Un tempo non si pensava che sarebbe diventato un argomento così importante, il principale elemento di differenziazione tra un posto accogliente e uno maleodorante, tra un’amministrazione funzionante e una claudicante.

Sta di fatto che la realtà parla chiaro: la produzione crea rifiuti con i quali dobbiamo, inevitabilmente, fare i conti.

Le constatazioni disincantate che può fare un adulto, sabato 7 aprile, hanno lasciato il posto, alla Sala Laudamo, ad una storia bella ed istruttiva, che ha trasportato adulti e bambini “Nel Regno di Re…ciclaggio”.

Il testo scritto da Gigi Palla e interpretato da Cristina Capodicasa, Giuseppe Capodicasa e Gerardo Fiorenzano, narra di due fratelli e di due regni contrapposti. Uno sommerso dai rifiuti e dallo scontento dei sudditi, il regno discarica di Re..litto, sovrano monocorde legato ad un’unica perentoria affermazione; “Mi rifiuto!” e l’altro, il regno di Re..ciclaggio, sovrano illuminato, consapevole dell’importanza di trasformare i rifiuti in risorse. Il suo è un regno felice, dove le persone si fanno carico del riciclo degli oggetti e della cura dell’ambiente.

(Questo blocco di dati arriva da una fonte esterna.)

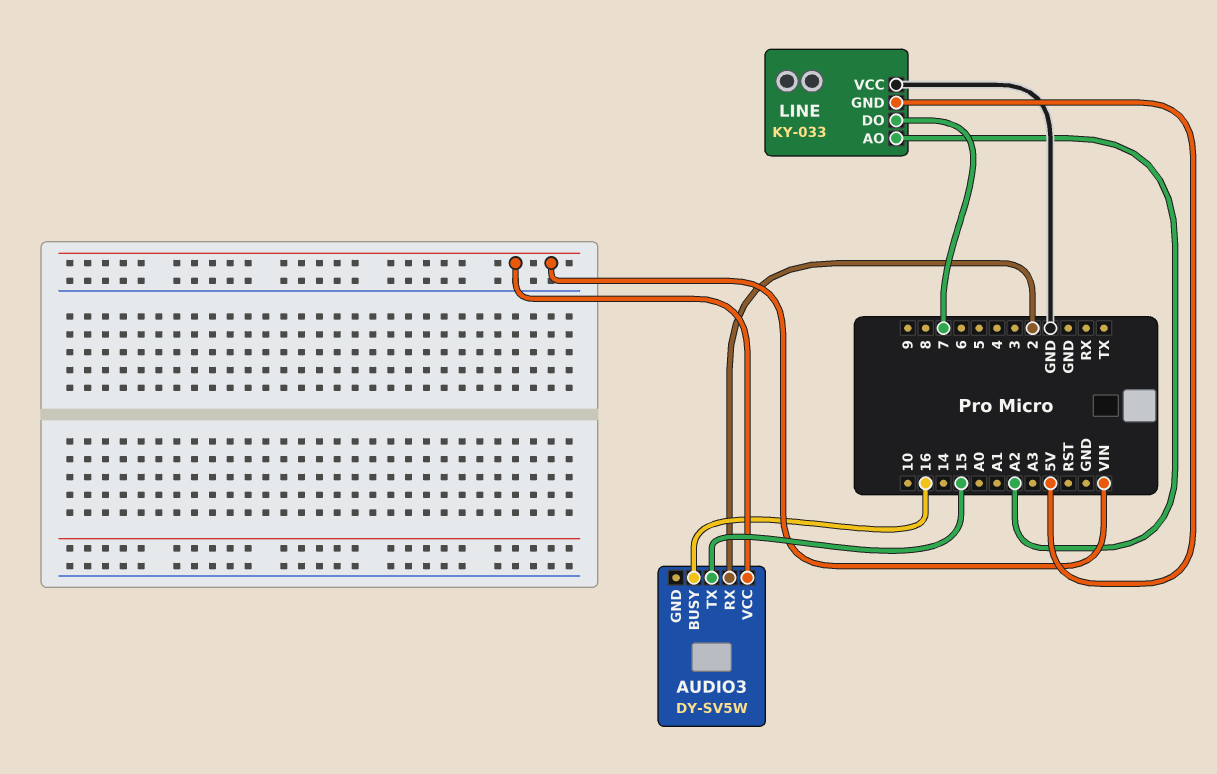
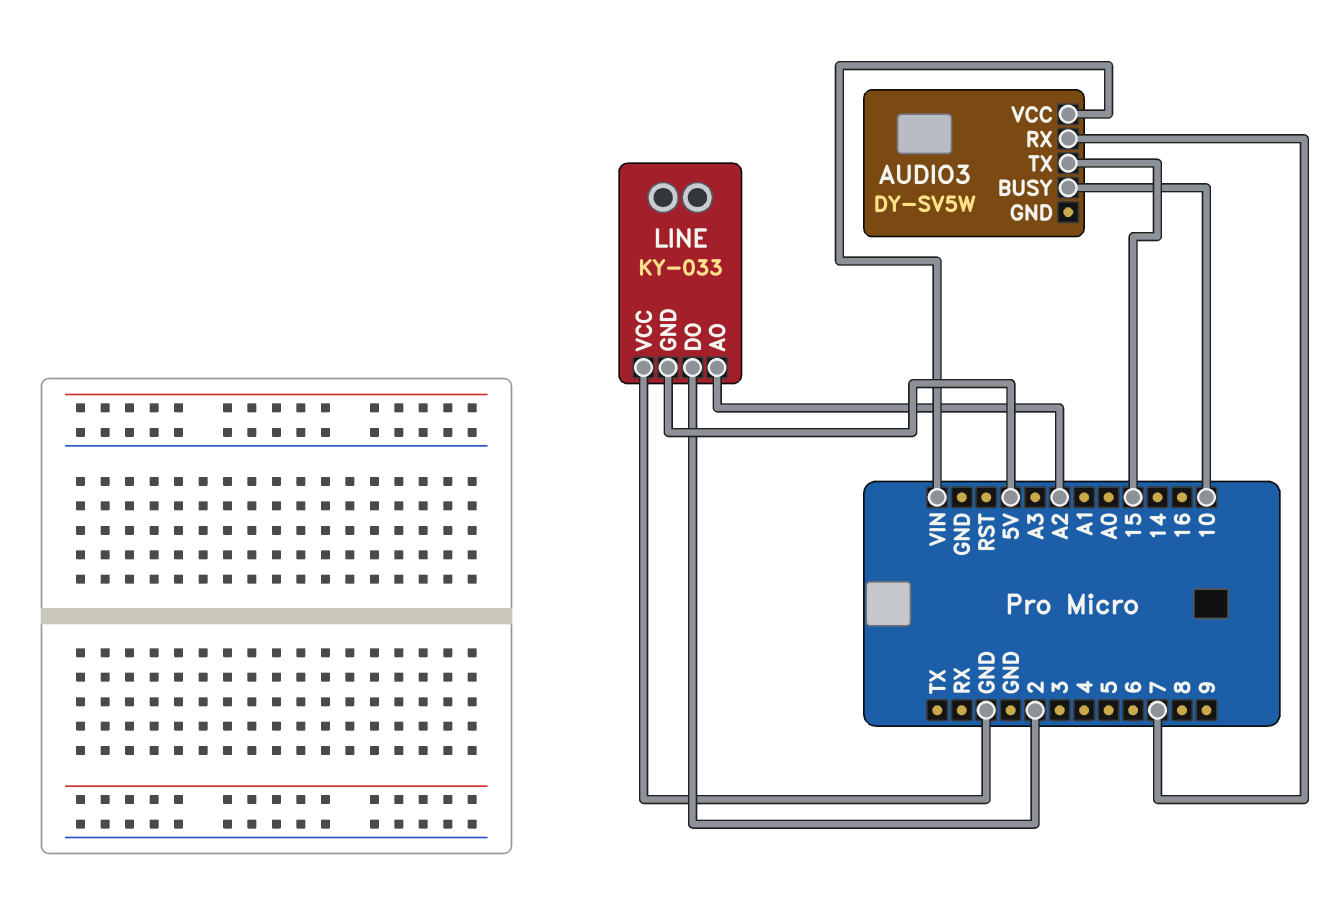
AUDIO3 pin BUSY: 16 -> 10
AUDIO3 pin RX: 2 -> 7
LINE pin DO: 7 -> 2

Convincere Re..litto a cambiare idea non sarà facile, la differenziata che è il primo passo per gestire i rifiuti per lui è un argomento indigesto. E dire, che i bambini apprendono subito. Maria Sofia di quattro anni sale sul palco e senza tentennamenti differenzia la carta dal vetro, la plastica dagli alimenti. Non è così per lo stolto Re..litto, che riempie i cestini con scelte a casaccio.

La favola è a lieto fine e vedrà il regno della spazzatura trasformarsi in un unico regno pulito ed organizzato.

Anche la storia dei due sacchetti, uno di plastica e l’altro di mais, ha offerto spunti di riflessione per gli adulti e di ilarità per i bambini. I due amici avranno esistenze e destini decisamente “differenziati”. Il sacchetto di plastica, dopo un lodevole servizio come busta della spesa, un giorno, verrà abbandonato su una spiaggia e lì rimarrà cento anni ad aspettare, mentre Amedeo, il sacchetto biodegradabile, ha una vita piena di esperienze. Da sacchetto della spesa, diventa contenitore di rifiuti, poi fertilizzante, poi albero, poi sedia a dondolo e, una volta disintegrato dalla “chiattona” signora Dindolini, si trasforma in trucioli, pasta e trova un nuovo destino come aquilone.

Da segnalare le scene ed i costumi di Santuzza Calì che sono un inno all’elaborazione creativa dei materiali e dimostrano come il riutilizzo delle “cose” possa diventare arte, fonte di benessere e crescita.

La storia semplice e gradevole di Re-ciclaggio ha una finalità più complessa, spiegata dalla attrice e regista Cristina Capodicasa: “Informare e sensibilizzare gli spettatori più giovani sul tema del rispetto dell’ambiente attraverso la produzione, lo smaltimento e il recupero dei rifiuti, esortando comportamenti virtuosi già dalla prima infanzia”.
I numerosi bimbi che hanno partecipato allo spettacolo, aggiunti a tutti coloro che l’hanno già visto, rappresentano una confortante speranza per il futuro.